Latency is the metric users experience but teams rarely budget for. Most projects measure end-to-end response time after the fact, realize it's too slow, and scramble to optimize. The alternative: a latency budget at the start, where each stage has a target, measurement is continuous, and regressions get caught at PR time. This post is the budgeting framework and the cost curves that inform how we allocate.
Why budget before building
Latency is emergent. Add 50ms of auth, 100ms of retrieval, 50ms of prompt-building, 600ms of LLM TTFB, 1000ms of token generation, 40ms of output guards — you're at 1840ms before you've done anything special. That's the optimistic case. In production, each stage has tail latency: p95 on retrieval might be 400ms instead of 100ms on a cold shard; LLM TTFB varies by 200ms depending on provider load.

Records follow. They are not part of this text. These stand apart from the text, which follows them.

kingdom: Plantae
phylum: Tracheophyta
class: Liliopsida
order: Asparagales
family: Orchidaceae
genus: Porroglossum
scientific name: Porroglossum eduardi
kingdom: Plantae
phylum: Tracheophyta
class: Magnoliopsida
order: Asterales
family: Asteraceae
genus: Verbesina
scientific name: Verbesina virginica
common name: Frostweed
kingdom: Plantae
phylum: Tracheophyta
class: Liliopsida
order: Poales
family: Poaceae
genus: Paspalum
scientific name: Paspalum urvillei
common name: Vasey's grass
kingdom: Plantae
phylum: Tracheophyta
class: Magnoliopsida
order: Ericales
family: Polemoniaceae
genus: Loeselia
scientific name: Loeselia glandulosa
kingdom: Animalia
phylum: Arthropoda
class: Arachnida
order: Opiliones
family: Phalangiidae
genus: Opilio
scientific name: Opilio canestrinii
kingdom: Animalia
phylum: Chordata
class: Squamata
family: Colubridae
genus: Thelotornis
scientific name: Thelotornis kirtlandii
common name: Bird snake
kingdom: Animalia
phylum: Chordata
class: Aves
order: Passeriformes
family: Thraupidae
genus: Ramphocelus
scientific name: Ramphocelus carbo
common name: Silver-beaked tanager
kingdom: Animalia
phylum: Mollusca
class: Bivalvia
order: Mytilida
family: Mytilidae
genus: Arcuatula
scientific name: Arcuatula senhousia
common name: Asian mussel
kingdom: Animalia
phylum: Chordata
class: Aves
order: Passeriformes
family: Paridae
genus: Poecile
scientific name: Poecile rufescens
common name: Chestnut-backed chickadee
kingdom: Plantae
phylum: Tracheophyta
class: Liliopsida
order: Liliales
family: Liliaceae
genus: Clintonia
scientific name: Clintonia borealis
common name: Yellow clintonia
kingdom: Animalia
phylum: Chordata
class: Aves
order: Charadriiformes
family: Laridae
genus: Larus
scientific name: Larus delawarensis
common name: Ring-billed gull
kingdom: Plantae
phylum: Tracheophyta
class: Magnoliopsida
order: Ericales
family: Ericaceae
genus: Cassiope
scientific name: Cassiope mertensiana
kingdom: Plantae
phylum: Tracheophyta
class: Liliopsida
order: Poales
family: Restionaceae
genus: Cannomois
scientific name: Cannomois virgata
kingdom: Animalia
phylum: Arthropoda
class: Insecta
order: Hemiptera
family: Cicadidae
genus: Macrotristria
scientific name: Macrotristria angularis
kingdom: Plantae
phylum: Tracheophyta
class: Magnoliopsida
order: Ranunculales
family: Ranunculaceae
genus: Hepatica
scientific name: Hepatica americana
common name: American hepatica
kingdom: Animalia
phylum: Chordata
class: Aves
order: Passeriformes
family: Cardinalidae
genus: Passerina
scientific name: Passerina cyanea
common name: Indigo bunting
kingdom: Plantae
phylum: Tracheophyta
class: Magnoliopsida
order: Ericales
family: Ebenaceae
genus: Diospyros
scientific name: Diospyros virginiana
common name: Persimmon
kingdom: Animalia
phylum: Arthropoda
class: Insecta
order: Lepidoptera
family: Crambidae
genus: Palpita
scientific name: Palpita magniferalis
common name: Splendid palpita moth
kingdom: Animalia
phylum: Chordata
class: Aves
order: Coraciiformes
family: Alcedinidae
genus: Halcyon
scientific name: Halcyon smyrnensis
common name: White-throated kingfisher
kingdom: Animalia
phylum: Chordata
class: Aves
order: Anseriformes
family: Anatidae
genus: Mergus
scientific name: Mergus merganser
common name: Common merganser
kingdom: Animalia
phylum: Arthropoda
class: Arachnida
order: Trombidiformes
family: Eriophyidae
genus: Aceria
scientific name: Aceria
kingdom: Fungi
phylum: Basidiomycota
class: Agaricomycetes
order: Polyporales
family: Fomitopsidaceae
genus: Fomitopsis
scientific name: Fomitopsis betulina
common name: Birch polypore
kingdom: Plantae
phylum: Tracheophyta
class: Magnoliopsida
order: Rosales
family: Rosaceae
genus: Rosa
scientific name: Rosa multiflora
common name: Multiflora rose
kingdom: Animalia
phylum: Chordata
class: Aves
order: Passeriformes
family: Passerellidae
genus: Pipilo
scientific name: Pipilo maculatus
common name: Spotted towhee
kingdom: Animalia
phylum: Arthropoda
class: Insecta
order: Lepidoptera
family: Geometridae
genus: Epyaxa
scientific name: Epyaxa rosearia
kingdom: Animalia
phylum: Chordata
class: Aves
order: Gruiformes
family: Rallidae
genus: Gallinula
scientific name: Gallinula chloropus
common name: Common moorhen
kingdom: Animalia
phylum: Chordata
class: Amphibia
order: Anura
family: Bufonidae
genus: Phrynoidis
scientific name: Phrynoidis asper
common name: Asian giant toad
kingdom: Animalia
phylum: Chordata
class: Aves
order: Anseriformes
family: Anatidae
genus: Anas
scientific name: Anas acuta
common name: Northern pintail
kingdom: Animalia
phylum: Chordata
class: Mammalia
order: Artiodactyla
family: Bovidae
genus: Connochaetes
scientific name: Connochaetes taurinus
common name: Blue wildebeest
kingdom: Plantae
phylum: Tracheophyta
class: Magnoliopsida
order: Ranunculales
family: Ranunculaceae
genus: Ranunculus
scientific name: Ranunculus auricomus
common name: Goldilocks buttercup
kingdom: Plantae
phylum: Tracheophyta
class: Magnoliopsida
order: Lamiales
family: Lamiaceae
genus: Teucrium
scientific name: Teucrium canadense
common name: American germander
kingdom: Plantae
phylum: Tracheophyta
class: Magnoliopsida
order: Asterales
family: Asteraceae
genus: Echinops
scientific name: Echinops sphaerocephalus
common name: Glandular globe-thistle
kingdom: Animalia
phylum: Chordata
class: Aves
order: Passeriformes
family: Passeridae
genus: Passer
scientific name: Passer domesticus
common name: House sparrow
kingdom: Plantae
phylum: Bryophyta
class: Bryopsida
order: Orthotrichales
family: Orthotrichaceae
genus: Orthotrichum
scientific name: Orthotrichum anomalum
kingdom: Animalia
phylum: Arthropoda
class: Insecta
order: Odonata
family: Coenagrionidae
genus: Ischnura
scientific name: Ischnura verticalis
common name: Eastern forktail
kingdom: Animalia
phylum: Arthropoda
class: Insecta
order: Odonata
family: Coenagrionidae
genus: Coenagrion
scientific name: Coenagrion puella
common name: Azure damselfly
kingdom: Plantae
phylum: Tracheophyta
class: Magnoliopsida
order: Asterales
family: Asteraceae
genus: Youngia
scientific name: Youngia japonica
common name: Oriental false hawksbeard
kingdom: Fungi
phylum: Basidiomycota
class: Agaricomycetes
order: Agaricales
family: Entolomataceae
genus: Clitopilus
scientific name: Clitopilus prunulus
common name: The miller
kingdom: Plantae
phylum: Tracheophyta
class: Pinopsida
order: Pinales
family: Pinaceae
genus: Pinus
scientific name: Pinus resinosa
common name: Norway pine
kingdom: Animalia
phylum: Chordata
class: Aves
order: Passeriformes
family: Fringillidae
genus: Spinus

Without a budget, teams discover this by shipping a prototype that's fine for a demo and 4 seconds slow in production. With a budget, each stage is designed to fit its allocation or negotiate explicitly with other stages.
Latency targets that matter
Different surfaces have different thresholds. From our deployments: conversational chat feels fast under 1.5s TTFB, acceptable to 3s, broken past 5s. Voice AI has a hard 1000ms TTFB wall and feels natural under 500ms — see our voice post. Autocomplete / copilot suggestions need <200ms TTFB to not interrupt typing. Async batch jobs can be seconds or minutes; the budget is throughput, not latency.
The stages and what each typically costs
Auth and rate limiting: 20-50ms. If this is >50ms you have a caching problem on your session store. Retrieval: 50-300ms depending on index size, hybrid search, and metadata filters. Most teams overspend here because they're over-retrieving — 50 candidates when 20 would do. Rerank: 50-200ms for cross-encoder on top-50 candidates. Prompt assembly: 10-50ms. If this is measurably slow, you're doing something weird. LLM TTFB: 300-800ms for the first token. Mostly out of your control but varies 2x between providers. LLM token generation: ~50-80 tokens/sec for frontier models, so a 500-token response is 6-10 seconds. Output guards: 30-100ms for the validation stack from our guardrails post.
Where to actually optimize
LLM TTFB is the single biggest lever and the hardest to move. Routing to a smaller model when the task permits saves 200-400ms on TTFB. Prompt caching (Anthropic's prompt caching, OpenAI's cache) saves 300ms+ on repeat context. See routing and semantic caching.
Total output time (tokens × speed) often dominates. Shorter outputs are faster outputs. System-prompt instructions to be concise, max_tokens caps that enforce discipline, and UI patterns that let users ask for "more" instead of generating long responses by default — all help.
Parallelize what you can. Retrieval and user's first-token need can often overlap with any pre-processing. Don't serialize calls that don't need to be serialized.
Measuring in production
Instrument each stage. Your observability stack should show p50/p95/p99 for auth, retrieval, rerank, LLM TTFB, output guards — not just total latency. When total latency regresses, you need to know which stage caused it. See our observability post for the tooling.
Alert on p95 per stage with thresholds 1.5-2x the budget. p50 tells you the normal case; p95 tells you how bad the bad day is; alert on both.